TASK ▸
Nothing but an exact copy of the records below counts as the answer.

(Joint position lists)
====================
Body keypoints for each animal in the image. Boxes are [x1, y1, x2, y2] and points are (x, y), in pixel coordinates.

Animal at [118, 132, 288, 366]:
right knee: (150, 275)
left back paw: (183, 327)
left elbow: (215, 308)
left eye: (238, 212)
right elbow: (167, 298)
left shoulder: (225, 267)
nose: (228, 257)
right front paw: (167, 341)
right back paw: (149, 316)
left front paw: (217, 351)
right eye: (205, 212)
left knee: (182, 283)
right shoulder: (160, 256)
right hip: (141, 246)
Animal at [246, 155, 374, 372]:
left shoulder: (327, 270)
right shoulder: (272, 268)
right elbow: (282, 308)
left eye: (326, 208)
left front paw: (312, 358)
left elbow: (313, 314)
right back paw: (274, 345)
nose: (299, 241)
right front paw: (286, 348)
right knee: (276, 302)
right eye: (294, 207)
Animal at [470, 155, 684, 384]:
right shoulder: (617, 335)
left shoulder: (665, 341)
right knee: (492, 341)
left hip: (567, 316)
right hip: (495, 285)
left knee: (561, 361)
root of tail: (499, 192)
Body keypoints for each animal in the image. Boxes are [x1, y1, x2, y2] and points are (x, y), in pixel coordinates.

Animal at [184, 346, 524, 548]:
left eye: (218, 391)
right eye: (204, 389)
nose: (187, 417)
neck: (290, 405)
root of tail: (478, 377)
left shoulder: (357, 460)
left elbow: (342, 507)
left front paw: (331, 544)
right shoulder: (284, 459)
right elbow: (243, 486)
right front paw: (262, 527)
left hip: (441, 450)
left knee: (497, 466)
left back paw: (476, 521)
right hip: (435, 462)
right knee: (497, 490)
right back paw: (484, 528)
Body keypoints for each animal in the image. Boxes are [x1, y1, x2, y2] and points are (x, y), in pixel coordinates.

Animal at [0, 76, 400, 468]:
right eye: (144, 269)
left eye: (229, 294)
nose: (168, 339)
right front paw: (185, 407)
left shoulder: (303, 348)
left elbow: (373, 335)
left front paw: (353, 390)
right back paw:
====================
EXERCISE RESULT ▸
Body keypoints for each animal in the image. Boxes are [x1, y1, x2, y2] and points are (x, y), in pixel coordinates.

Animal at [118, 132, 288, 366]:
right knee: (150, 275)
left back paw: (183, 327)
left elbow: (215, 308)
left eye: (238, 212)
right elbow: (167, 298)
left shoulder: (225, 267)
nose: (228, 257)
right front paw: (167, 341)
right back paw: (149, 316)
left front paw: (217, 351)
right eye: (205, 212)
left knee: (182, 283)
right shoulder: (160, 256)
right hip: (141, 246)
Animal at [246, 155, 374, 372]:
left shoulder: (327, 270)
right shoulder: (272, 268)
right elbow: (282, 308)
left eye: (326, 208)
left front paw: (312, 358)
left elbow: (313, 314)
right back paw: (274, 345)
nose: (299, 241)
right front paw: (286, 348)
right knee: (276, 302)
right eye: (294, 207)
Animal at [470, 155, 684, 384]:
right shoulder: (617, 335)
left shoulder: (665, 341)
right knee: (492, 341)
left hip: (567, 316)
right hip: (495, 285)
left knee: (561, 361)
root of tail: (499, 192)
Body keypoints for each animal in the image. Boxes are [x1, y1, x2, y2] and points are (x, y), in pixel coordinates.

Animal at [184, 346, 524, 548]:
left eye: (218, 391)
right eye: (204, 389)
nose: (187, 417)
neck: (290, 405)
root of tail: (478, 377)
left shoulder: (357, 460)
left elbow: (342, 507)
left front paw: (331, 544)
right shoulder: (284, 459)
right elbow: (243, 486)
right front paw: (262, 527)
left hip: (441, 450)
left knee: (497, 466)
left back paw: (476, 521)
right hip: (435, 462)
right knee: (497, 490)
right back paw: (484, 528)
Body keypoints for each animal in the image. Boxes are [x1, y1, x2, y2] and points are (x, y), in pixel coordinates.

Animal at [0, 76, 400, 468]:
right eye: (144, 269)
left eye: (229, 294)
nose: (168, 339)
right front paw: (185, 407)
left shoulder: (303, 348)
left elbow: (373, 335)
left front paw: (353, 390)
right back paw:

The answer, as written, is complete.